Page segmentation data
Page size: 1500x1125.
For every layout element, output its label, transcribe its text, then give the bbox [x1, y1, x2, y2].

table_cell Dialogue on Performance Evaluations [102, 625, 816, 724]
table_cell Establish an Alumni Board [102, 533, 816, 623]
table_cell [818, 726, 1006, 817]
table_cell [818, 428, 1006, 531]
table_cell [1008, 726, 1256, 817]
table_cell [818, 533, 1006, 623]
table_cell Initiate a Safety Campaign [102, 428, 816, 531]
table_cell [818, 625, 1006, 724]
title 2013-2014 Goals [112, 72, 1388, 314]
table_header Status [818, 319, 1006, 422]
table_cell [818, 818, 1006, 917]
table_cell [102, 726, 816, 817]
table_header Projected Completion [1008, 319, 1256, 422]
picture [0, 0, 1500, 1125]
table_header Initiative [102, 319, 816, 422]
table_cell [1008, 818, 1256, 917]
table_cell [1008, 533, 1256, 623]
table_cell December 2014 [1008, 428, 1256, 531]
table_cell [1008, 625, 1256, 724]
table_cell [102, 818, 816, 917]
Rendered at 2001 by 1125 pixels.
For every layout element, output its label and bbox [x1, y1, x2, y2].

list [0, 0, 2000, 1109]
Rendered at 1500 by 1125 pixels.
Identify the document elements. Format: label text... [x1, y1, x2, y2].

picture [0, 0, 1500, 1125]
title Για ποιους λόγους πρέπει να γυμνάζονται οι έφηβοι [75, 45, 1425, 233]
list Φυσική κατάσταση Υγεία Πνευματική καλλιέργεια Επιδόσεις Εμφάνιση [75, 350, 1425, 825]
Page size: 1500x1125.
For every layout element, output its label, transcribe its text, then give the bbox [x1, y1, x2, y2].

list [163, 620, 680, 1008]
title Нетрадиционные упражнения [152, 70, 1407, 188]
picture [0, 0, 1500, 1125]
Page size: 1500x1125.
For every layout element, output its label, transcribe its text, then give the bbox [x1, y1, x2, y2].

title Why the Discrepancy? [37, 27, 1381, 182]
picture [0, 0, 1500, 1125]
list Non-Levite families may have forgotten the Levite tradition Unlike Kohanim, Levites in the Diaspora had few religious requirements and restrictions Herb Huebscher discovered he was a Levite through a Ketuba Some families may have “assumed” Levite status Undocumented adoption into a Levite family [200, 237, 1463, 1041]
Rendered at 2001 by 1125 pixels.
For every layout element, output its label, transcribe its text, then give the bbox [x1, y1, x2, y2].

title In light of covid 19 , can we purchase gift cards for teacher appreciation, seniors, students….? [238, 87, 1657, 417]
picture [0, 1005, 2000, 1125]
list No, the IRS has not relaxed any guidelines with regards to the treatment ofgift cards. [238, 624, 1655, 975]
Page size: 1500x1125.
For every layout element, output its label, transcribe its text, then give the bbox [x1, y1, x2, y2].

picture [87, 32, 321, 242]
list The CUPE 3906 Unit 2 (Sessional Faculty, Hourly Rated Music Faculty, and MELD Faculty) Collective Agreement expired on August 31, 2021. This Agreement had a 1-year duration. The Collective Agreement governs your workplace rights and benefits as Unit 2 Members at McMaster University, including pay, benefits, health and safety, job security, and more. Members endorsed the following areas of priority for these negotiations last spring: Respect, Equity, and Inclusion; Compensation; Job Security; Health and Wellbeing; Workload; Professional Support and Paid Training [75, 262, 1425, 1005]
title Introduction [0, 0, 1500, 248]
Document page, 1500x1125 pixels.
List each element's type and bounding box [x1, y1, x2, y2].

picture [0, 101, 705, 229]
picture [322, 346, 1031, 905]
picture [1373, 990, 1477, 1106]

WORK ORDER
Find each line in the data above with the word "pixels", then copy it.

TASK RESULT
Rendered at 2001 by 1125 pixels.
Rendered at 1500 by 1125 pixels.
Rendered at 2001 by 1125 pixels.
Document page, 1500x1125 pixels.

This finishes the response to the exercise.